11:44 p.m. - 2005-08-22
Today is the kind of day that makes me wish Vitamin Water was sold in gallon jugs and/or pony kegs.
Anyway! It was a fun weekend in Iowa. Lots of friendship, lots of partytime, not too much sleeping and not too much responsibility. A big difference from the job interviewing / house buying / general adultness of the recent past. Passing a bag of box wine around a circle, drinking straight from the bag, doesn't really reek of maturity, does it? See also: staying up past dawn, countless beers, etc.

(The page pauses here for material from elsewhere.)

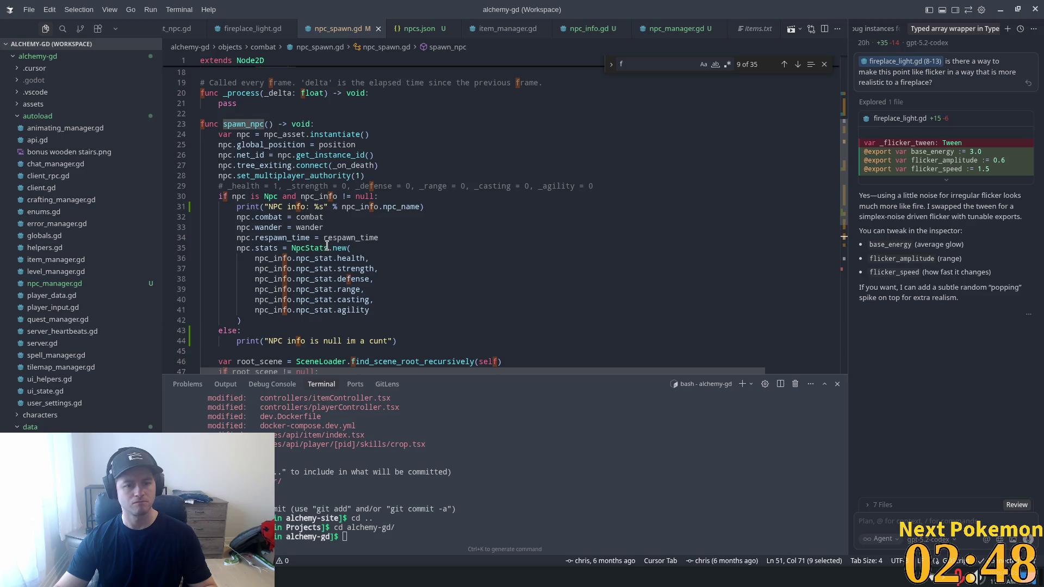
double_click(245, 228)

If you haven't picked up on this yet, because I really didn't until I read a slew of my recent entries, I'm kind of fascinated/self-obsessed about the dichotomy of childishness/grownupness in my life right now. I can't figure out what I want. I am 25, does that make any kind of difference? This weekend really brought out the old collegy side of me, the "full brandt," if you will. And I read through old diary entries and look at old artwork I made, and it just seems fresher in a way than what I'm writing/creating now. Maybe that's just my perception of it after time has gone by. Actually that's likely.
Ah, my daily vigilance to melancholy.
This morning as I drove to work there were two nice things in the sky: a clear white daytime moon, and a hot air balloon. And I've been listening to In The Aeroplane Over the Sea literally all day long. Just one of those days.